The bank announced that the total number of its customers facing difficulty repaying their mortgage has risen sharply from last year. In June 2007 the figure stood at just 0.38% of its total mortgage book, compared with 1.18% today.

However, it is those borrowers that took out ‘Together’ mortgages of up to 125% loan-to-value (LTV) that are finding it tough. The bank reported an increase in arrears from 0.73% of these customers in June 2007 to 2.14%, which is estimated to represent around 3,700 homes. As house prices continue to plummet, many of these borrowers will already be in negative equity – owing more than their home is worth.

But in a further sign that borrowers with the bank are finding it tough, the number of homes being repossessed has also increased dramatically, up from 2,215 in June 2007 to 3,710 – which Northern Rock put down to a willingness to repossess when it became clear its customers were unable to make their mortgage repayments. Of these repossessions, a Northern Rock spokesperson confirmed that around 2,600 were 'Together' mortgage customers. In addition, the bank also announced it had increased the number of its debt management staff to 500 – from 185 last year.

Where next for Northern Rock borrowers?

The spectre of negative equity – not seen since the early 1990s - raises serious problems for borrowers coming to the end of their deals with the bank. “Unfortunately there are just no deals available at 100% LTV available anymore,” says David Hollingworth, a broker at London & Country. “Northern Rock borrowers who are coming to the end of their mortgage term will be faced with two issues – they may be able to move their mortgage elsewhere, or they will have to accept the higher standard variable rate repayments and tighten their belts.”

But it was not just Northern Rock that offered higher loan to value mortgages. According to Louise Cuming, head of mortgages at, other lenders that offered these mortgages included Alliance & Leicester, Birmingham Midshires, Abbey and Coventry Building Society.

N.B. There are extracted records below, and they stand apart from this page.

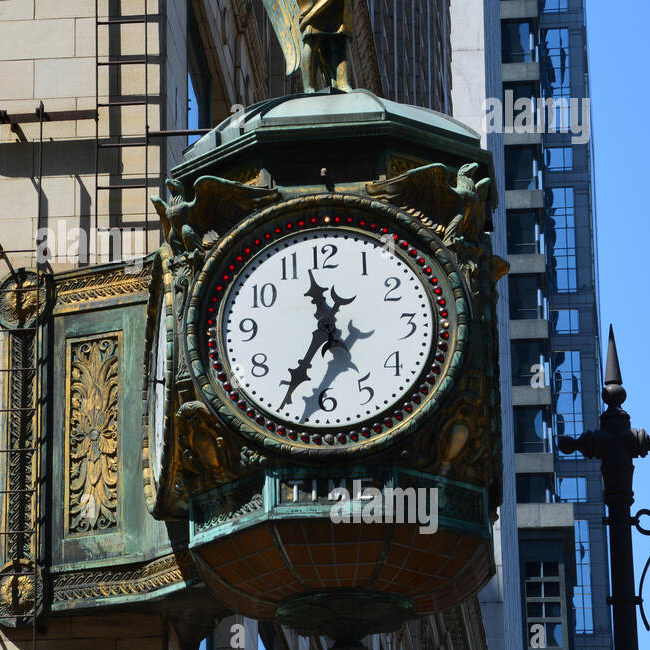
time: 11:34
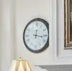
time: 12:16
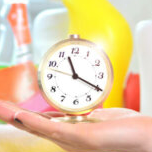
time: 11:19
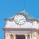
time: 2:36
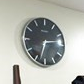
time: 2:32
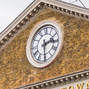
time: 2:29
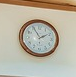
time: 1:55
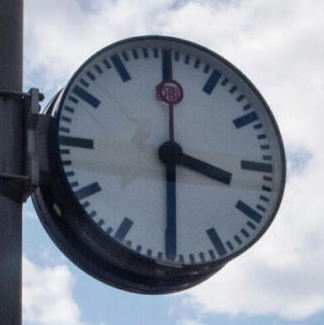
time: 3:29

“This raises the bigger question of just how many borrowers out there are facing negative equity?” she says. “And it’s not just those with 100% mortgages either. Those borrowers who took 95% or even 90% LTV may soon find themselves owing more than their home is worth, but so long as they can afford their repayments the problem of negative equity is only an issue when they come to sell.”

David Hollingworth urges customers facing difficulty to speak to their lender as soon as possible. “You may be able to switch to interest-only or extend the term,” he says. “But both of these options will work out more expensive in the long-run.”

For those borrowers tied in to a longer mortgage term, such as three or five years, Hollingworth believes they should pay off as much as possible. “If you can afford to, put all your energy into paying off the debt by taking advantage of the 10% overpayment you can make each year,” he says. “The more you pay off, the more attractive you will be to other lenders.”

Northern Rock ran into trouble last autumn as the credit crunch began to set in, as it was unable to borrow on the money market to fund its lending. As a result it was forced to go cap in hand to the Bank of England for an emergency loan, sparking the first run on a British bank for over 140 years.

The bank revealed that it has already managed to repay the Bank of England £9.4 billion, reducing the amount it owes to £17.5 billion. However, although Northern Rock’s executive chairman Ron Sandler has promised to repay the Bank of England in full by the end of 2010, the Bank of England has had to inject a further £3 billion into the bank to help shore up its balance sheet.